_Data for this task_.
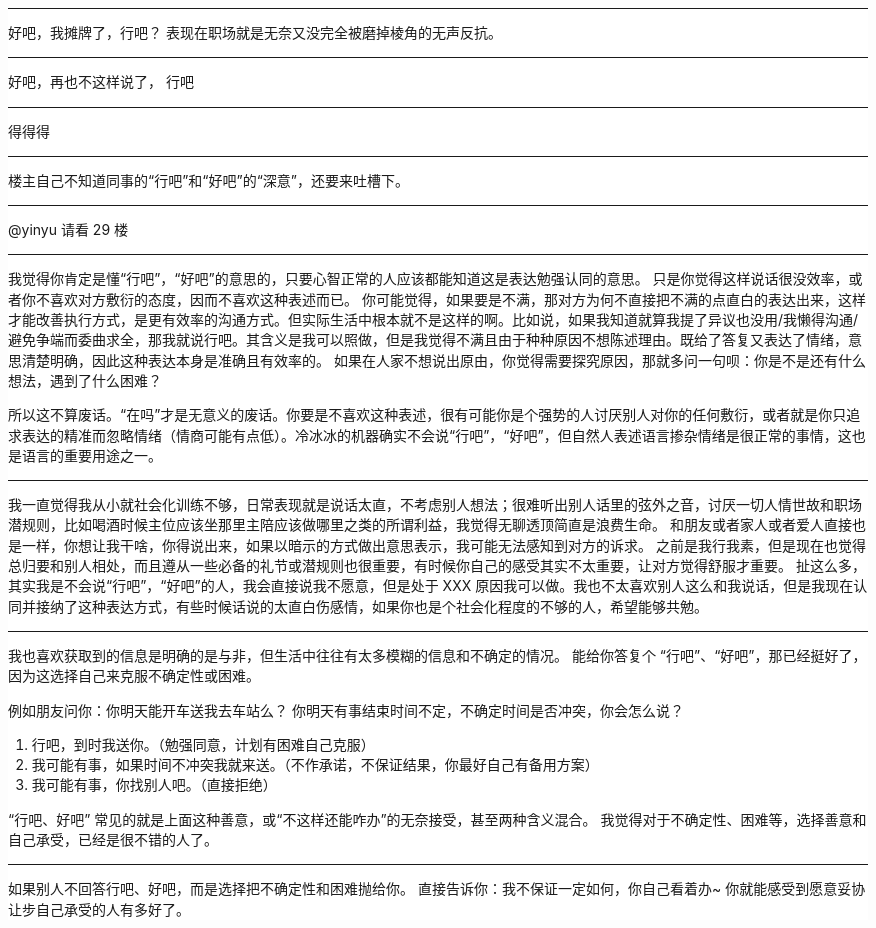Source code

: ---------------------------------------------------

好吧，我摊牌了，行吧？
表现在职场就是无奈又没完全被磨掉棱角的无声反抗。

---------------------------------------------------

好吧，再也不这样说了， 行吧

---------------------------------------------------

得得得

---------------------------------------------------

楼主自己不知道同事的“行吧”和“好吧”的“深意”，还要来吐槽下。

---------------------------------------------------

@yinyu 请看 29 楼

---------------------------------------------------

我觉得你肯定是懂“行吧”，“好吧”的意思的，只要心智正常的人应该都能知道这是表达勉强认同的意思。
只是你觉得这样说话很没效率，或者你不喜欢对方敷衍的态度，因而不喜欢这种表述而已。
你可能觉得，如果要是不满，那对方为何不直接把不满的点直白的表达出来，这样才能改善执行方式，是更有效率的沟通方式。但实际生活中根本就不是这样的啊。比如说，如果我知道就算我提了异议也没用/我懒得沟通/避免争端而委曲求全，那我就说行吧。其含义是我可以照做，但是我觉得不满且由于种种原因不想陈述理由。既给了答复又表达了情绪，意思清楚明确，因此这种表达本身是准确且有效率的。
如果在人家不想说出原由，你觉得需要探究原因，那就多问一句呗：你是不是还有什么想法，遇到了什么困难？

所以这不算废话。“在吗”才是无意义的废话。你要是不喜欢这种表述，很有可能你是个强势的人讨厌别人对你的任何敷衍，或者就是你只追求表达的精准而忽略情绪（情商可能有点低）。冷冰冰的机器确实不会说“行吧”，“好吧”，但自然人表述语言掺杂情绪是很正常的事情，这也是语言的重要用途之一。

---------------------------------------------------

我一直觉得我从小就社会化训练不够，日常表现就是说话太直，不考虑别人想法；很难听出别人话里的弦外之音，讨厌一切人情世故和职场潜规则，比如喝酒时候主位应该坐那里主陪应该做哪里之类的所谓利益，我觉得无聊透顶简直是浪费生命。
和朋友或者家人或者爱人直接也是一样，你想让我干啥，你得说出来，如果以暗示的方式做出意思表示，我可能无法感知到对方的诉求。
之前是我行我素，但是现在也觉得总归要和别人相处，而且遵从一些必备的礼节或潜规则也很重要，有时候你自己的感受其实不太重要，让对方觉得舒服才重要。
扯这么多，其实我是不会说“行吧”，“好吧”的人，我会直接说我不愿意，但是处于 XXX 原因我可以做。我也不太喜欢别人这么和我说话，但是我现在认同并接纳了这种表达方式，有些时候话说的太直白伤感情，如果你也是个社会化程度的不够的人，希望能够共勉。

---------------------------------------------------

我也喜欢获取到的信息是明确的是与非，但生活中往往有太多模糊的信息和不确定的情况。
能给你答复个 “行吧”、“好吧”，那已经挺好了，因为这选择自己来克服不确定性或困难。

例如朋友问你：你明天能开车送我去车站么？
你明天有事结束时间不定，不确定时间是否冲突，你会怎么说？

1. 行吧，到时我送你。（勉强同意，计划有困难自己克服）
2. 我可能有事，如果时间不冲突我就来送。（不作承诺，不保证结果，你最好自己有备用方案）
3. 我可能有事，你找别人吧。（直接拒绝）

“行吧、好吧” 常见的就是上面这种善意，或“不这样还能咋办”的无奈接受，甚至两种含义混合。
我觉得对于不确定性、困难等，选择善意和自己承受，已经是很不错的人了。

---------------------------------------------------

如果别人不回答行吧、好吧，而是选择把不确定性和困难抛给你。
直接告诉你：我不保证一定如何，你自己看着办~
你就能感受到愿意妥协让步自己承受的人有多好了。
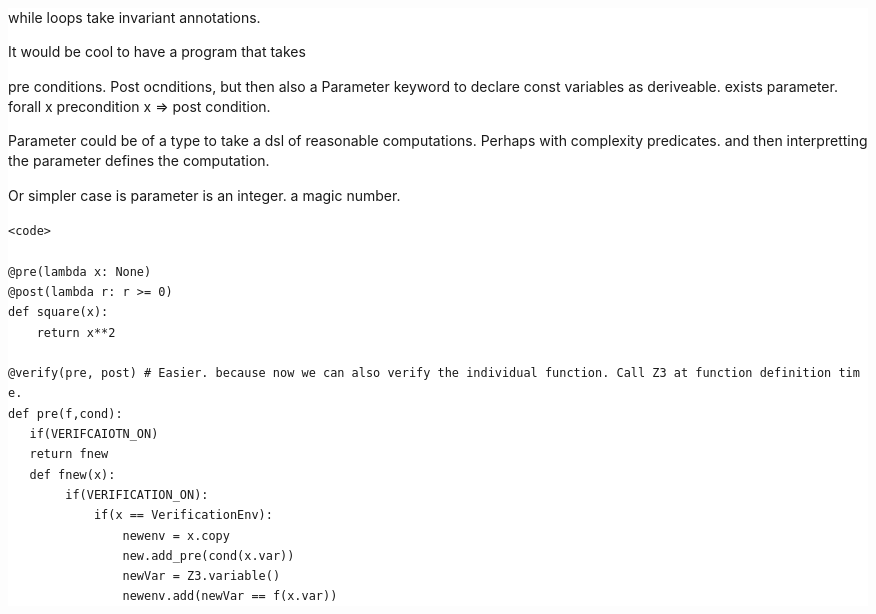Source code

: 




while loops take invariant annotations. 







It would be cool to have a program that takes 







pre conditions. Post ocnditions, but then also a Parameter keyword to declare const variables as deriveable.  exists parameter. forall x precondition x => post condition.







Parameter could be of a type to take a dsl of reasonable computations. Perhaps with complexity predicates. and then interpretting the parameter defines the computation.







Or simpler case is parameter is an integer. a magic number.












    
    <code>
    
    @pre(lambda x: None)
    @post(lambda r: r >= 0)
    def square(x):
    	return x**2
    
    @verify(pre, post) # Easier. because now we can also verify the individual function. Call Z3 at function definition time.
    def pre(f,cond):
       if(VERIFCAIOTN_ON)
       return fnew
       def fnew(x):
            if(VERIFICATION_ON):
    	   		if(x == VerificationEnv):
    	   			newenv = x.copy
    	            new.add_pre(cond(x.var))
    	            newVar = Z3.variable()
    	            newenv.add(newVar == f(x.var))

_Assigned task_.
Please transcribe everything from the line containing "例如朋友问你：你明天能开车送我去车站么？" down to the line containing "我觉得对于不确定性、困难等，选择善意和自己承受，已经是很不错的人了。", both lines included.

_Exercise solution_.
例如朋友问你：你明天能开车送我去车站么？
你明天有事结束时间不定，不确定时间是否冲突，你会怎么说？

1. 行吧，到时我送你。（勉强同意，计划有困难自己克服）
2. 我可能有事，如果时间不冲突我就来送。（不作承诺，不保证结果，你最好自己有备用方案）
3. 我可能有事，你找别人吧。（直接拒绝）

“行吧、好吧” 常见的就是上面这种善意，或“不这样还能咋办”的无奈接受，甚至两种含义混合。
我觉得对于不确定性、困难等，选择善意和自己承受，已经是很不错的人了。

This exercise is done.